By Rachel Nahmias
We support children to have a well-balanced life that includes good learning opportunities, social interactions, sports, hobbies and free play time.
Did you know the United Nations High Commission for Human Rights has recognised play as a right of every child?
This recognition followed research done indicating the necessity of play for children’s growth and development. We often allow young children to have the free time to play, however, as they start to grow we tend to reduce their free playtime dramatically due to their academic requirements, hobbies or their wish for screen time.
In order to explore the benefits of play, first let’s try and understand what Free Play is all about.
Children first experience play when they are infants. This play is purely based on social interactions – sounds, minimal physical movements, facial expressions, gestures and eye gazing.
Although these experiences seem mainly physical, they have a crucial effect on their physical development, as well as on their social and emotional development.
Even such a primary act as being cradled and rocked teaches the infant about their body boundaries and their relationship to their environment.
Social play is also called Free Play and is crucial for the building of the schemas of interactions and relationship with both others and with the environment. While Free Playing children learn to initiate, maintain, terminate and avoid interactions. Through this process of play they will learn to regulate and get regulated. This ongoing process will allow the development of a good level of self-awareness.
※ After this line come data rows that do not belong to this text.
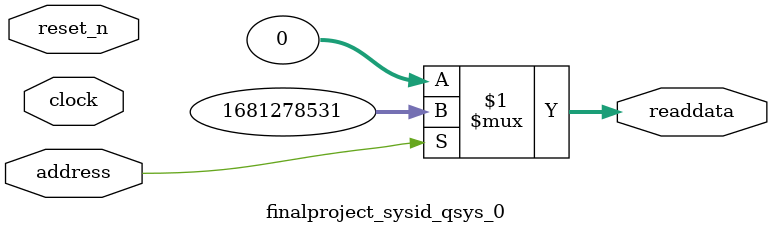
<source format=v>



// synthesis translate_off
`timescale 1ns / 1ps
// synthesis translate_on

// turn off superfluous verilog processor warnings 
// altera message_level Level1 
// altera message_off 10034 10035 10036 10037 10230 10240 10030 

module finalproject_sysid_qsys_0 (
               // inputs:
                address,
                clock,
                reset_n,

               // outputs:
                readdata
             )
;

  output  [ 31: 0] readdata;
  input            address;
  input            clock;
  input            reset_n;

  wire    [ 31: 0] readdata;
  //control_slave, which is an e_avalon_slave
  assign readdata = address ? 1681278531 : 0;

endmodule



</source>
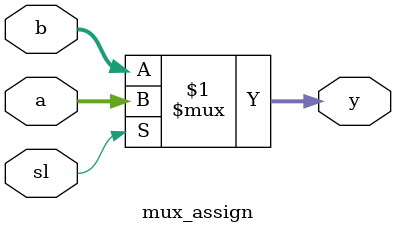
<source format=v>

module 	muxt(in0, in1, sel, out);
// Declaración Inputs y Outputs
input [7:0]	 in0, in1;
input	      sel;
output [7:0]	 out;
// Descripción de los nodos internos
wire [7:0]	 y0;
// Conexionado por orden
mux_always mux0(in0, in1, sel, y0);
// Conexionado por nombre
mux_assign mux1(.y(out), .b(in1), .a(y0), .sl(sel));
endmodule

module     mux_always
(
    input	[7:0]	a, b,
    input		sl,
    output reg 	[7:0]	y
) ;
always @(a or b or sl)
	if (sl == 1)
		y = a;
	else
		y = b;

endmodule
module     mux_assign
(
    input	[7:0]	a, b,
    input		sl,
    output reg 	[7:0]	y
) ;

assign #1 y = (sl) ? a : b;
endmodule



</source>
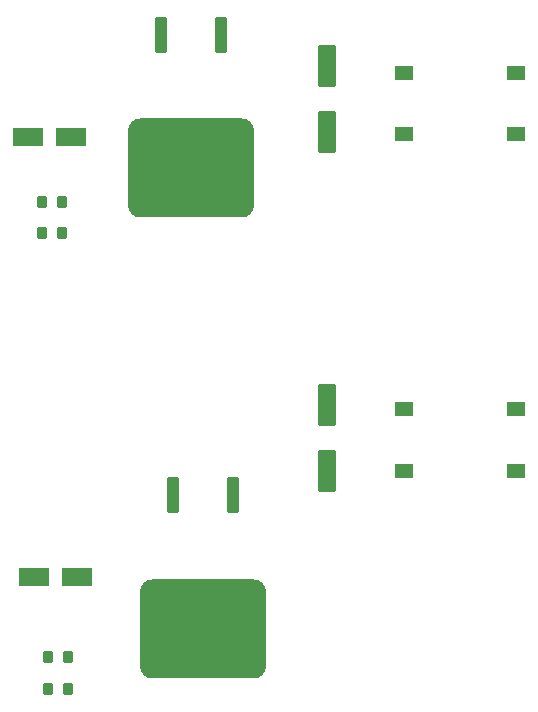
<source format=gtp>
%FSLAX23Y23*%
%MOMM*%
%SFA1B1*%

%IPPOS*%
%AMD10*
4,1,8,-0.508000,1.397000,-0.508000,-1.397000,-0.381000,-1.524000,0.381000,-1.524000,0.508000,-1.397000,0.508000,1.397000,0.381000,1.524000,-0.381000,1.524000,-0.508000,1.397000,0.0*
1,1,0.254000,-0.381000,1.397000*
1,1,0.254000,-0.381000,-1.397000*
1,1,0.254000,0.381000,-1.397000*
1,1,0.254000,0.381000,1.397000*
%
%AMD11*
4,1,8,-5.334000,3.141980,-5.334000,-3.141980,-4.284980,-4.191000,4.284980,-4.191000,5.334000,-3.141980,5.334000,3.141980,4.284980,4.191000,-4.284980,4.191000,-5.334000,3.141980,0.0*
1,1,2.096000,-4.284980,3.141980*
1,1,2.096000,-4.284980,-3.141980*
1,1,2.096000,4.284980,-3.141980*
1,1,2.096000,4.284980,3.141980*
%
%AMD12*
4,1,8,0.449580,-0.386080,0.449580,0.386080,0.337820,0.500380,-0.337820,0.500380,-0.449580,0.386080,-0.449580,-0.386080,-0.337820,-0.500380,0.337820,-0.500380,0.449580,-0.386080,0.0*
1,1,0.226000,0.337820,-0.386080*
1,1,0.226000,0.337820,0.386080*
1,1,0.226000,-0.337820,0.386080*
1,1,0.226000,-0.337820,-0.386080*
%
%AMD14*
4,1,8,-0.800100,1.549400,-0.800100,-1.549400,-0.599440,-1.750060,0.599440,-1.750060,0.800100,-1.549400,0.800100,1.549400,0.599440,1.750060,-0.599440,1.750060,-0.800100,1.549400,0.0*
1,1,0.400000,-0.599440,1.549400*
1,1,0.400000,-0.599440,-1.549400*
1,1,0.400000,0.599440,-1.549400*
1,1,0.400000,0.599440,1.549400*
%
G04~CAMADD=10~8~0.0~0.0~1200.0~400.0~50.0~0.0~15~0.0~0.0~0.0~0.0~0~0.0~0.0~0.0~0.0~0~0.0~0.0~0.0~90.0~400.0~1200.0*
%ADD10D10*%
G04~CAMADD=11~8~0.0~0.0~3300.0~4200.0~412.6~0.0~15~0.0~0.0~0.0~0.0~0~0.0~0.0~0.0~0.0~0~0.0~0.0~0.0~90.0~4200.0~3300.0*
%ADD11D11*%
G04~CAMADD=12~8~0.0~0.0~393.7~354.3~44.5~0.0~15~0.0~0.0~0.0~0.0~0~0.0~0.0~0.0~0.0~0~0.0~0.0~0.0~270.0~354.0~394.0*
%ADD12D12*%
%ADD13R,1.519997X1.199998*%
G04~CAMADD=14~8~0.0~0.0~1378.0~629.9~78.7~0.0~15~0.0~0.0~0.0~0.0~0~0.0~0.0~0.0~0.0~0~0.0~0.0~0.0~90.0~630.0~1378.0*
%ADD14D14*%
%ADD15R,2.599995X1.599997*%
%LNdigitalpsu-1*%
%LPD*%
G54D10*
X23539Y48151D03*
X18459D03*
X22539Y87150D03*
X17459D03*
G54D11*
X20999Y36847D03*
X19999Y75848D03*
G54D12*
X9099Y70349D03*
X7399D03*
X9099Y72999D03*
X7399D03*
X9599Y31749D03*
X7899D03*
X9599Y34499D03*
X7899D03*
G54D13*
X47499Y55449D03*
X37999D03*
X47499Y50249D03*
X37999D03*
Y78749D03*
X47499D03*
X37999Y83949D03*
X47499D03*
G54D14*
X31499Y55799D03*
Y50199D03*
Y84549D03*
Y78949D03*
G54D15*
X9799Y78499D03*
X6199D03*
X10299Y41249D03*
X6699D03*
M02*
</source>
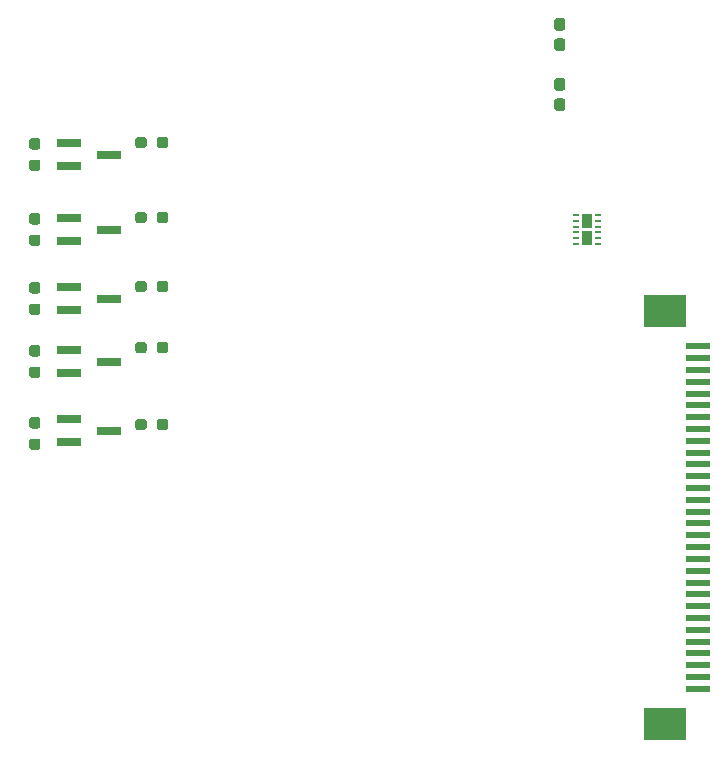
<source format=gtp>
G04 #@! TF.GenerationSoftware,KiCad,Pcbnew,5.1.10-88a1d61d58~88~ubuntu18.04.1*
G04 #@! TF.CreationDate,2021-10-23T19:38:23+09:00*
G04 #@! TF.ProjectId,CameraJigSTM32F446RE_Head,43616d65-7261-44a6-9967-53544d333246,rev?*
G04 #@! TF.SameCoordinates,Original*
G04 #@! TF.FileFunction,Paste,Top*
G04 #@! TF.FilePolarity,Positive*
%FSLAX46Y46*%
G04 Gerber Fmt 4.6, Leading zero omitted, Abs format (unit mm)*
G04 Created by KiCad (PCBNEW 5.1.10-88a1d61d58~88~ubuntu18.04.1) date 2021-10-23 19:38:23*
%MOMM*%
%LPD*%
G01*
G04 APERTURE LIST*
%ADD10R,2.000000X0.610000*%
%ADD11R,3.600000X2.680000*%
%ADD12R,2.000000X0.650000*%
%ADD13R,0.950000X1.170000*%
%ADD14R,0.500000X0.250000*%
G04 APERTURE END LIST*
G04 #@! TO.C,C1*
G36*
G01*
X123968500Y-69212000D02*
X124443500Y-69212000D01*
G75*
G02*
X124681000Y-69449500I0J-237500D01*
G01*
X124681000Y-70049500D01*
G75*
G02*
X124443500Y-70287000I-237500J0D01*
G01*
X123968500Y-70287000D01*
G75*
G02*
X123731000Y-70049500I0J237500D01*
G01*
X123731000Y-69449500D01*
G75*
G02*
X123968500Y-69212000I237500J0D01*
G01*
G37*
G36*
G01*
X123968500Y-70937000D02*
X124443500Y-70937000D01*
G75*
G02*
X124681000Y-71174500I0J-237500D01*
G01*
X124681000Y-71774500D01*
G75*
G02*
X124443500Y-72012000I-237500J0D01*
G01*
X123968500Y-72012000D01*
G75*
G02*
X123731000Y-71774500I0J237500D01*
G01*
X123731000Y-71174500D01*
G75*
G02*
X123968500Y-70937000I237500J0D01*
G01*
G37*
G04 #@! TD*
G04 #@! TO.C,C4*
G36*
G01*
X123968500Y-64132000D02*
X124443500Y-64132000D01*
G75*
G02*
X124681000Y-64369500I0J-237500D01*
G01*
X124681000Y-64969500D01*
G75*
G02*
X124443500Y-65207000I-237500J0D01*
G01*
X123968500Y-65207000D01*
G75*
G02*
X123731000Y-64969500I0J237500D01*
G01*
X123731000Y-64369500D01*
G75*
G02*
X123968500Y-64132000I237500J0D01*
G01*
G37*
G36*
G01*
X123968500Y-65857000D02*
X124443500Y-65857000D01*
G75*
G02*
X124681000Y-66094500I0J-237500D01*
G01*
X124681000Y-66694500D01*
G75*
G02*
X124443500Y-66932000I-237500J0D01*
G01*
X123968500Y-66932000D01*
G75*
G02*
X123731000Y-66694500I0J237500D01*
G01*
X123731000Y-66094500D01*
G75*
G02*
X123968500Y-65857000I237500J0D01*
G01*
G37*
G04 #@! TD*
D10*
G04 #@! TO.C,J2*
X135912000Y-91926000D03*
X135912000Y-92926000D03*
X135912000Y-93926000D03*
X135912000Y-94926000D03*
X135912000Y-95926000D03*
X135912000Y-96926000D03*
X135912000Y-97926000D03*
X135912000Y-98926000D03*
X135912000Y-99926000D03*
X135912000Y-100926000D03*
X135912000Y-101926000D03*
X135912000Y-102926000D03*
X135912000Y-103926000D03*
X135912000Y-104926000D03*
X135912000Y-105926000D03*
X135912000Y-106926000D03*
X135912000Y-107926000D03*
X135912000Y-108926000D03*
X135912000Y-109926000D03*
X135912000Y-110926000D03*
X135912000Y-111926000D03*
X135912000Y-112926000D03*
X135912000Y-113926000D03*
X135912000Y-114926000D03*
X135912000Y-115926000D03*
X135912000Y-116926000D03*
X135912000Y-117926000D03*
X135912000Y-118926000D03*
X135912000Y-119926000D03*
X135912000Y-120926000D03*
D11*
X133112000Y-88936000D03*
X133112000Y-123916000D03*
G04 #@! TD*
D12*
G04 #@! TO.C,Q6*
X82618000Y-98110000D03*
X82618000Y-100010000D03*
X86038000Y-99060000D03*
G04 #@! TD*
G04 #@! TO.C,Q7*
X82618000Y-81092000D03*
X82618000Y-82992000D03*
X86038000Y-82042000D03*
G04 #@! TD*
G04 #@! TO.C,Q8*
X86038000Y-93218000D03*
X82618000Y-94168000D03*
X82618000Y-92268000D03*
G04 #@! TD*
G04 #@! TO.C,Q10*
X86038000Y-87884000D03*
X82618000Y-88834000D03*
X82618000Y-86934000D03*
G04 #@! TD*
G04 #@! TO.C,R7*
G36*
G01*
X79518500Y-97914000D02*
X79993500Y-97914000D01*
G75*
G02*
X80231000Y-98151500I0J-237500D01*
G01*
X80231000Y-98651500D01*
G75*
G02*
X79993500Y-98889000I-237500J0D01*
G01*
X79518500Y-98889000D01*
G75*
G02*
X79281000Y-98651500I0J237500D01*
G01*
X79281000Y-98151500D01*
G75*
G02*
X79518500Y-97914000I237500J0D01*
G01*
G37*
G36*
G01*
X79518500Y-99739000D02*
X79993500Y-99739000D01*
G75*
G02*
X80231000Y-99976500I0J-237500D01*
G01*
X80231000Y-100476500D01*
G75*
G02*
X79993500Y-100714000I-237500J0D01*
G01*
X79518500Y-100714000D01*
G75*
G02*
X79281000Y-100476500I0J237500D01*
G01*
X79281000Y-99976500D01*
G75*
G02*
X79518500Y-99739000I237500J0D01*
G01*
G37*
G04 #@! TD*
G04 #@! TO.C,R8*
G36*
G01*
X79518500Y-82467000D02*
X79993500Y-82467000D01*
G75*
G02*
X80231000Y-82704500I0J-237500D01*
G01*
X80231000Y-83204500D01*
G75*
G02*
X79993500Y-83442000I-237500J0D01*
G01*
X79518500Y-83442000D01*
G75*
G02*
X79281000Y-83204500I0J237500D01*
G01*
X79281000Y-82704500D01*
G75*
G02*
X79518500Y-82467000I237500J0D01*
G01*
G37*
G36*
G01*
X79518500Y-80642000D02*
X79993500Y-80642000D01*
G75*
G02*
X80231000Y-80879500I0J-237500D01*
G01*
X80231000Y-81379500D01*
G75*
G02*
X79993500Y-81617000I-237500J0D01*
G01*
X79518500Y-81617000D01*
G75*
G02*
X79281000Y-81379500I0J237500D01*
G01*
X79281000Y-80879500D01*
G75*
G02*
X79518500Y-80642000I237500J0D01*
G01*
G37*
G04 #@! TD*
G04 #@! TO.C,R9*
G36*
G01*
X79518500Y-91818000D02*
X79993500Y-91818000D01*
G75*
G02*
X80231000Y-92055500I0J-237500D01*
G01*
X80231000Y-92555500D01*
G75*
G02*
X79993500Y-92793000I-237500J0D01*
G01*
X79518500Y-92793000D01*
G75*
G02*
X79281000Y-92555500I0J237500D01*
G01*
X79281000Y-92055500D01*
G75*
G02*
X79518500Y-91818000I237500J0D01*
G01*
G37*
G36*
G01*
X79518500Y-93643000D02*
X79993500Y-93643000D01*
G75*
G02*
X80231000Y-93880500I0J-237500D01*
G01*
X80231000Y-94380500D01*
G75*
G02*
X79993500Y-94618000I-237500J0D01*
G01*
X79518500Y-94618000D01*
G75*
G02*
X79281000Y-94380500I0J237500D01*
G01*
X79281000Y-93880500D01*
G75*
G02*
X79518500Y-93643000I237500J0D01*
G01*
G37*
G04 #@! TD*
G04 #@! TO.C,R14*
G36*
G01*
X90087000Y-98789500D02*
X90087000Y-98314500D01*
G75*
G02*
X90324500Y-98077000I237500J0D01*
G01*
X90824500Y-98077000D01*
G75*
G02*
X91062000Y-98314500I0J-237500D01*
G01*
X91062000Y-98789500D01*
G75*
G02*
X90824500Y-99027000I-237500J0D01*
G01*
X90324500Y-99027000D01*
G75*
G02*
X90087000Y-98789500I0J237500D01*
G01*
G37*
G36*
G01*
X88262000Y-98789500D02*
X88262000Y-98314500D01*
G75*
G02*
X88499500Y-98077000I237500J0D01*
G01*
X88999500Y-98077000D01*
G75*
G02*
X89237000Y-98314500I0J-237500D01*
G01*
X89237000Y-98789500D01*
G75*
G02*
X88999500Y-99027000I-237500J0D01*
G01*
X88499500Y-99027000D01*
G75*
G02*
X88262000Y-98789500I0J237500D01*
G01*
G37*
G04 #@! TD*
G04 #@! TO.C,R15*
G36*
G01*
X88262000Y-81263500D02*
X88262000Y-80788500D01*
G75*
G02*
X88499500Y-80551000I237500J0D01*
G01*
X88999500Y-80551000D01*
G75*
G02*
X89237000Y-80788500I0J-237500D01*
G01*
X89237000Y-81263500D01*
G75*
G02*
X88999500Y-81501000I-237500J0D01*
G01*
X88499500Y-81501000D01*
G75*
G02*
X88262000Y-81263500I0J237500D01*
G01*
G37*
G36*
G01*
X90087000Y-81263500D02*
X90087000Y-80788500D01*
G75*
G02*
X90324500Y-80551000I237500J0D01*
G01*
X90824500Y-80551000D01*
G75*
G02*
X91062000Y-80788500I0J-237500D01*
G01*
X91062000Y-81263500D01*
G75*
G02*
X90824500Y-81501000I-237500J0D01*
G01*
X90324500Y-81501000D01*
G75*
G02*
X90087000Y-81263500I0J237500D01*
G01*
G37*
G04 #@! TD*
G04 #@! TO.C,R16*
G36*
G01*
X88262000Y-92280500D02*
X88262000Y-91805500D01*
G75*
G02*
X88499500Y-91568000I237500J0D01*
G01*
X88999500Y-91568000D01*
G75*
G02*
X89237000Y-91805500I0J-237500D01*
G01*
X89237000Y-92280500D01*
G75*
G02*
X88999500Y-92518000I-237500J0D01*
G01*
X88499500Y-92518000D01*
G75*
G02*
X88262000Y-92280500I0J237500D01*
G01*
G37*
G36*
G01*
X90087000Y-92280500D02*
X90087000Y-91805500D01*
G75*
G02*
X90324500Y-91568000I237500J0D01*
G01*
X90824500Y-91568000D01*
G75*
G02*
X91062000Y-91805500I0J-237500D01*
G01*
X91062000Y-92280500D01*
G75*
G02*
X90824500Y-92518000I-237500J0D01*
G01*
X90324500Y-92518000D01*
G75*
G02*
X90087000Y-92280500I0J237500D01*
G01*
G37*
G04 #@! TD*
G04 #@! TO.C,R18*
G36*
G01*
X79518500Y-88309000D02*
X79993500Y-88309000D01*
G75*
G02*
X80231000Y-88546500I0J-237500D01*
G01*
X80231000Y-89046500D01*
G75*
G02*
X79993500Y-89284000I-237500J0D01*
G01*
X79518500Y-89284000D01*
G75*
G02*
X79281000Y-89046500I0J237500D01*
G01*
X79281000Y-88546500D01*
G75*
G02*
X79518500Y-88309000I237500J0D01*
G01*
G37*
G36*
G01*
X79518500Y-86484000D02*
X79993500Y-86484000D01*
G75*
G02*
X80231000Y-86721500I0J-237500D01*
G01*
X80231000Y-87221500D01*
G75*
G02*
X79993500Y-87459000I-237500J0D01*
G01*
X79518500Y-87459000D01*
G75*
G02*
X79281000Y-87221500I0J237500D01*
G01*
X79281000Y-86721500D01*
G75*
G02*
X79518500Y-86484000I237500J0D01*
G01*
G37*
G04 #@! TD*
G04 #@! TO.C,R21*
G36*
G01*
X90087000Y-87105500D02*
X90087000Y-86630500D01*
G75*
G02*
X90324500Y-86393000I237500J0D01*
G01*
X90824500Y-86393000D01*
G75*
G02*
X91062000Y-86630500I0J-237500D01*
G01*
X91062000Y-87105500D01*
G75*
G02*
X90824500Y-87343000I-237500J0D01*
G01*
X90324500Y-87343000D01*
G75*
G02*
X90087000Y-87105500I0J237500D01*
G01*
G37*
G36*
G01*
X88262000Y-87105500D02*
X88262000Y-86630500D01*
G75*
G02*
X88499500Y-86393000I237500J0D01*
G01*
X88999500Y-86393000D01*
G75*
G02*
X89237000Y-86630500I0J-237500D01*
G01*
X89237000Y-87105500D01*
G75*
G02*
X88999500Y-87343000I-237500J0D01*
G01*
X88499500Y-87343000D01*
G75*
G02*
X88262000Y-87105500I0J237500D01*
G01*
G37*
G04 #@! TD*
D13*
G04 #@! TO.C,U1*
X126492000Y-81357000D03*
X126492000Y-82727000D03*
D14*
X127442000Y-80792000D03*
X127442000Y-81292000D03*
X127442000Y-81792000D03*
X127442000Y-82292000D03*
X127442000Y-82792000D03*
X127442000Y-83292000D03*
X125542000Y-83292000D03*
X125542000Y-82792000D03*
X125542000Y-82292000D03*
X125542000Y-81792000D03*
X125542000Y-81292000D03*
X125542000Y-80792000D03*
G04 #@! TD*
D12*
G04 #@! TO.C,Q1*
X82618000Y-74742000D03*
X82618000Y-76642000D03*
X86038000Y-75692000D03*
G04 #@! TD*
G04 #@! TO.C,R1*
G36*
G01*
X79518500Y-74292000D02*
X79993500Y-74292000D01*
G75*
G02*
X80231000Y-74529500I0J-237500D01*
G01*
X80231000Y-75029500D01*
G75*
G02*
X79993500Y-75267000I-237500J0D01*
G01*
X79518500Y-75267000D01*
G75*
G02*
X79281000Y-75029500I0J237500D01*
G01*
X79281000Y-74529500D01*
G75*
G02*
X79518500Y-74292000I237500J0D01*
G01*
G37*
G36*
G01*
X79518500Y-76117000D02*
X79993500Y-76117000D01*
G75*
G02*
X80231000Y-76354500I0J-237500D01*
G01*
X80231000Y-76854500D01*
G75*
G02*
X79993500Y-77092000I-237500J0D01*
G01*
X79518500Y-77092000D01*
G75*
G02*
X79281000Y-76854500I0J237500D01*
G01*
X79281000Y-76354500D01*
G75*
G02*
X79518500Y-76117000I237500J0D01*
G01*
G37*
G04 #@! TD*
G04 #@! TO.C,R2*
G36*
G01*
X89237000Y-74438500D02*
X89237000Y-74913500D01*
G75*
G02*
X88999500Y-75151000I-237500J0D01*
G01*
X88499500Y-75151000D01*
G75*
G02*
X88262000Y-74913500I0J237500D01*
G01*
X88262000Y-74438500D01*
G75*
G02*
X88499500Y-74201000I237500J0D01*
G01*
X88999500Y-74201000D01*
G75*
G02*
X89237000Y-74438500I0J-237500D01*
G01*
G37*
G36*
G01*
X91062000Y-74438500D02*
X91062000Y-74913500D01*
G75*
G02*
X90824500Y-75151000I-237500J0D01*
G01*
X90324500Y-75151000D01*
G75*
G02*
X90087000Y-74913500I0J237500D01*
G01*
X90087000Y-74438500D01*
G75*
G02*
X90324500Y-74201000I237500J0D01*
G01*
X90824500Y-74201000D01*
G75*
G02*
X91062000Y-74438500I0J-237500D01*
G01*
G37*
G04 #@! TD*
M02*

</source>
In order to give children the opportunities to develop their self-awareness, they will also need to explore objects and raw materials in a free and unrestricted way. Materials such as sand, water, paint and mud. They will do so first on their own and as they grow they will explore and play together with their friends. While exploring these materials, sensory experience takes place, which promotes a growing understanding of how things feel, taste and smell. This is an important step in the physical development of children.
This type of experience is also called Messy play. It is the kind of play that is self-chosen, experimental, often uncontained and full of essential sensory feedback that helps understand how we fit into the physical world around us. It is the kind of play you can see young children often do in muddy puddles, in the bath or in the kitchen. This can show them how they can experience the physical world in a way that enhances their sense of self. It allows them to develop an understanding of their own body and its capabilities so that they can begin to interact with and relate to others as they develop as social beings.
Children often go back to this type of playing in order to better understand their self, others and their environment.
The sensory experience also has an important role in the development of the child’s brain growth. The nervous system is bidirectional – it sends messages from the outer world through our sensory nerves to the spine and then up to the skull-to the brain. And in reverse, energy and info also flows from the skull-brain to the spine, heart and gut.
It is through the messages the senses send through the spine and the brain that new neural pathways to be created, and existing ones can be strengthened. These pathways are crucial for all types of learning that children will need in their future, from self-regulation, through social learning to academic learning. While enough experiences of play would lead to a good nervous system and ability to learn, lack of play would lead to the opposite.
A child’s brain continues to develop until the age of 25! It is important to provide our children with enough free time to play, interact and experience in order to strengthen the neural pathways of imagination, creativity, and social interactions. Maintaining children’s opportunities to free play both individually and with others will assist the well-balanced development of their physical, social, emotional and academic abilities.